Segment Start: The records
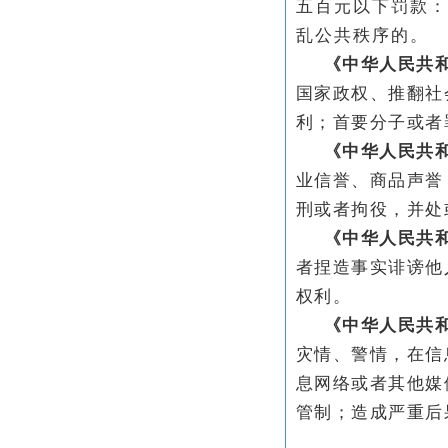
五百元以下罚款：
乱公共秩序的。
《中华人民共和
国家政权、推翻社
利；首要分子或者
《中华人民共
业信誉、商品声誉
刑或者拘役，并处
《中华人民共
者捏造事实诽谤他
权利。
《中华人民共
灾情、警情，在信
息网络或者其他媒
管制；造成严重后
Segment End: The records
## What is expected
With the pictures left aside, set down each entry above exactly as it stands.

## Written solution
五百元以下罚款：
乱公共秩序的。
《中华人民共和
国家政权、推翻社
利；首要分子或者
《中华人民共
业信誉、商品声誉
刑或者拘役，并处
《中华人民共
者捏造事实诽谤他
权利。
《中华人民共
灾情、警情，在信
息网络或者其他媒
管制；造成严重后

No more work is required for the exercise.